5. Quintero-Rivera F, Sharifi-Hannauer P, Martinez-Agosto JA. {{Autistic and psychiatric findings associated with the 3q29 microdeletion syndrome: Case report and review}}. {Am J Med Genet A} (Sep 9)
The screening of individuals with mild dysmorphic features and mental retardation using whole genome scanning technologies has resulted in the delineation of several previously unrecognized microdeletion syndromes. Microdeletion of 3q29 has been recently described as one such new syndrome. The clinical phenotype is variable despite an almost identical submicroscopic deletion size in most cases. We report on two individuals that further expand the clinical presentation of this rare disorder and compare the findings with earlier reports to refine the 3q29 microdeletion syndrome phenotype. The propositi are a 10-year-old female and a 15-year-old male, who have in common intellectual disabilities, a history of autism and psychiatric symptoms ranging from bipolar disorder presenting with increasing suicidal ideation to aggressive behavior and general anxiety. Other shared physical findings include asymmetric face, high-nasal bridge, crowded/dysplastic teeth, and tapered fingers. Oligonucleotide array-based chromosomal microarray analysis (CMA) using a genome-wide SNP array identified a de novo subtelomeric microdeletion of chromosome region 3q29 ranging from 1.6 to 2.1 Mb. The region of overlap encompasses 20 RefSeq genes, including FBX045, DLG1, and PAK2. These genes are related to neuronal postsynaptic membrane function and PTEN signaling, suggesting a role for synaptic connectivity dysfunction in the etiology of autism in these children. The novel clinical presentation of our patients expands the clinical spectrum of the 3q29 microdeletion syndrome and provides additional insights into the pathophysiology of autism and psychiatric disorders. (c) 2010 Wiley-Liss, Inc.

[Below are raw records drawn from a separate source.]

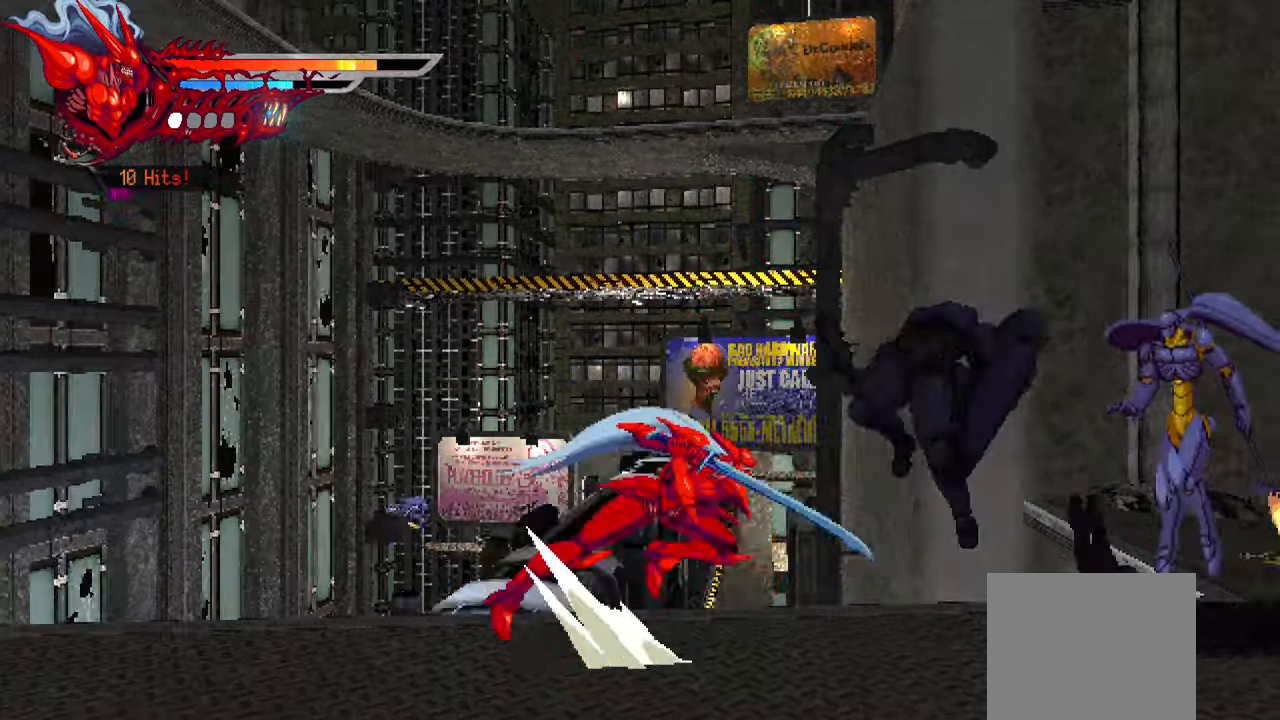
{"dt_ms": 500, "buttons": ["DPAD_RIGHT"], "left_stick": "center", "right_stick": "center", "events": [[67, "L1", "up"], [183, "SQUARE", "down"], [283, "SQUARE", "up"], [350, "SQUARE", "down"], [417, "SQUARE", "up"]]}
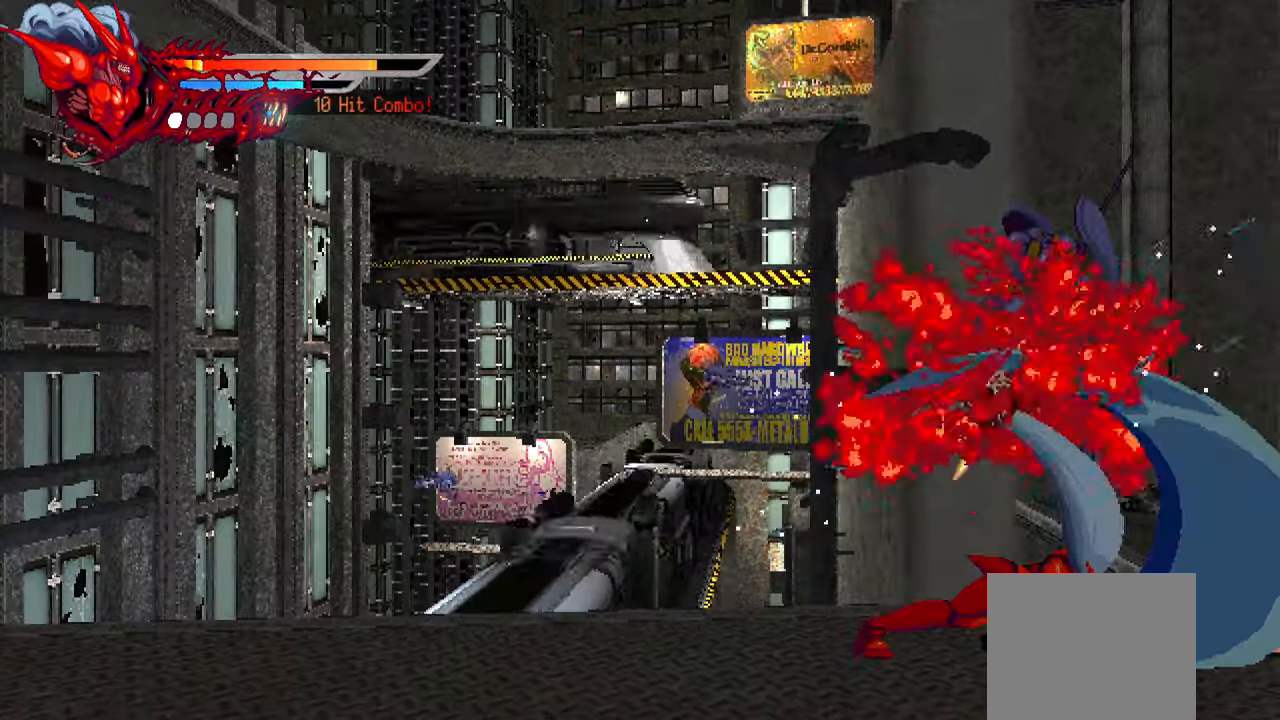
{"dt_ms": 500, "buttons": [], "left_stick": "center", "right_stick": "center", "events": [[67, "TRIANGLE", "down"], [150, "TRIANGLE", "up"], [217, "TRIANGLE", "down"], [283, "TRIANGLE", "up"], [350, "TRIANGLE", "down"], [417, "DPAD_RIGHT", "up"], [433, "TRIANGLE", "up"]]}
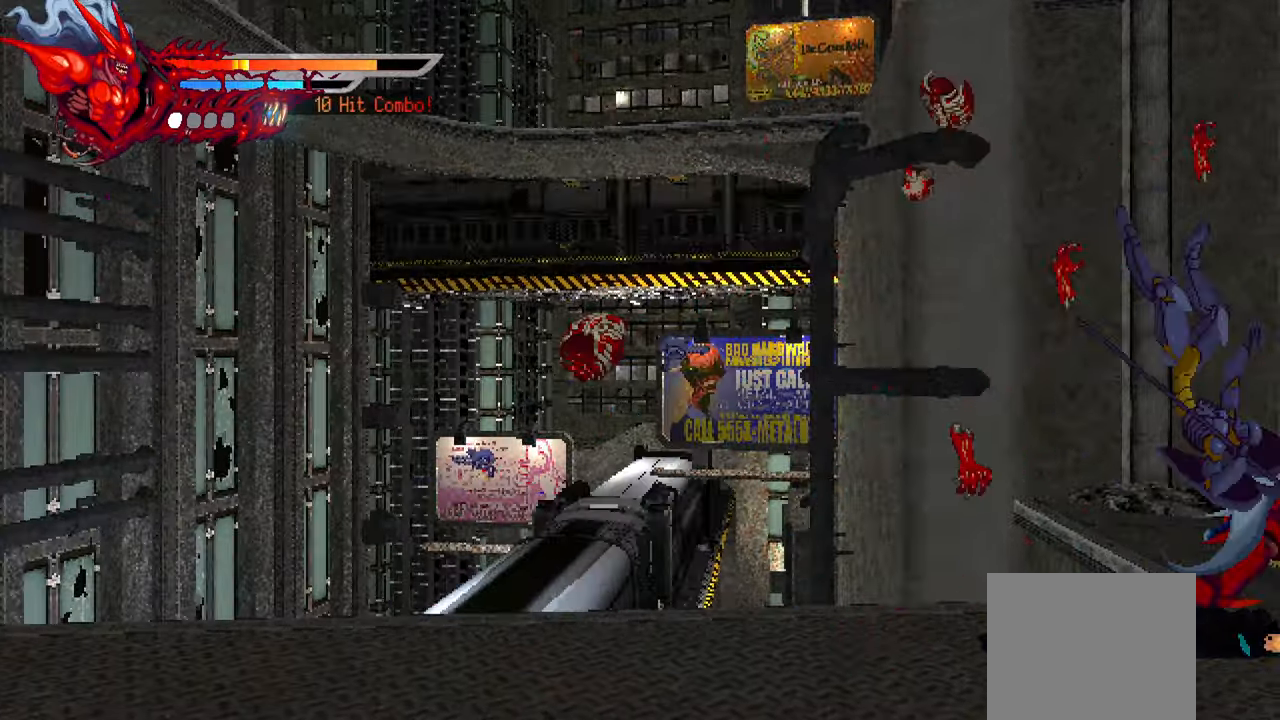
{"dt_ms": 500, "buttons": [], "left_stick": "center", "right_stick": "center", "events": [[67, "DPAD_LEFT", "down"], [100, "L1", "down"], [367, "L1", "up"], [467, "DPAD_LEFT", "up"]]}
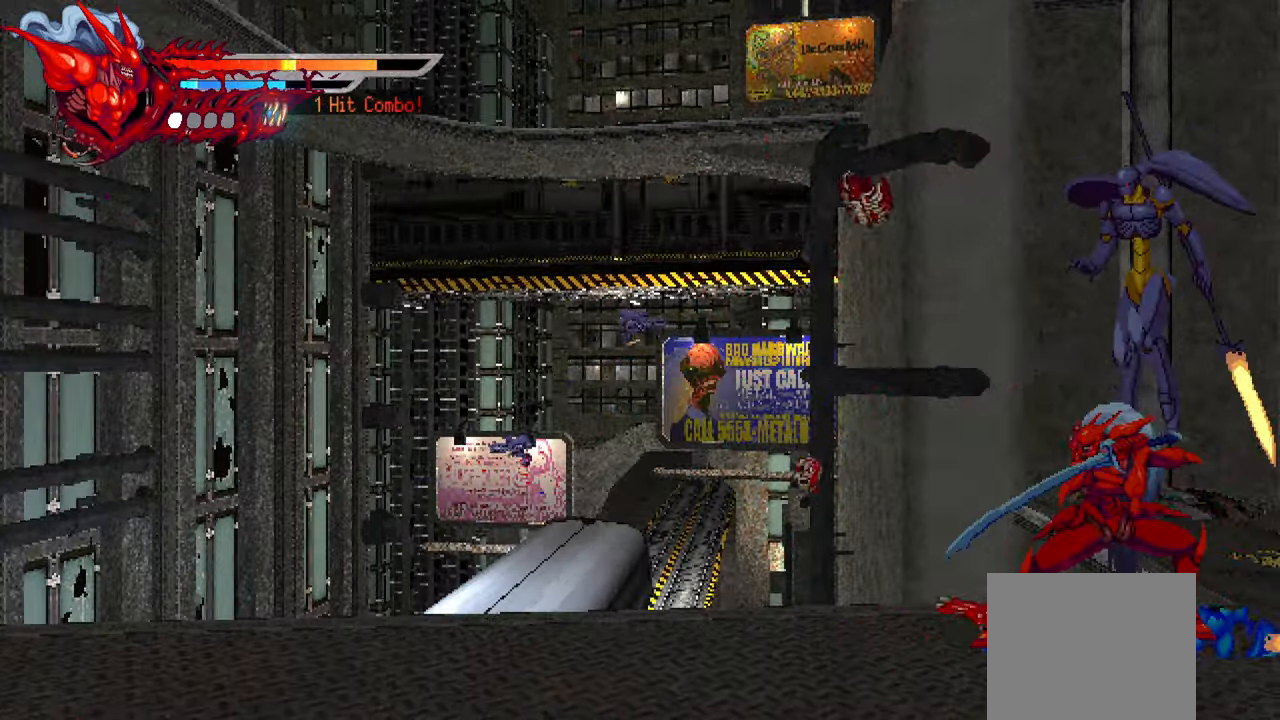
{"dt_ms": 500, "buttons": ["TRIANGLE"], "left_stick": "center", "right_stick": "center", "events": [[167, "SQUARE", "down"], [267, "SQUARE", "up"], [433, "TRIANGLE", "down"]]}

6. Rodger S, Vishram A. {{Mastering Social and Organization Goals: Strategy Use by Two Children with Asperger Syndrome during Cognitive Orientation to Daily Occupational Performance}}. {Phys Occup Ther Pediatr} (Sep 7)
ABSTRACT Preliminary data supports the effectiveness of Cognitive Orientation to (daily) Occupational Performance (CO-OP) for children with Asperger syndrome (AS). Children with AS often experience social and organizational difficulties spanning daily occupations. This case study explored the pattern of Global Strategies and Domain-Specific Strategies (DSS) use, the type of guidance, and dimensions of time on task used by two children with AS (aged 10 and 12 years) in addressing social and organizational goals during the CO-OP intervention. Coding of the videotaped CO-OP sessions suggested that both children (a) utilized all the Global strategies, particularly « understanding the context » and « plan »; (b) used six common DSS, namely transitional supports, affective supports, attending, task-specification, task modification, and supplementing task knowledge, with task-specification being most prominent; (c) required minimal guidance while « doing »; and (d) engaged in considerable time « talking about the task. » The results provide initial insights into strategies that may enable children with AS to achieve social and organizational goals.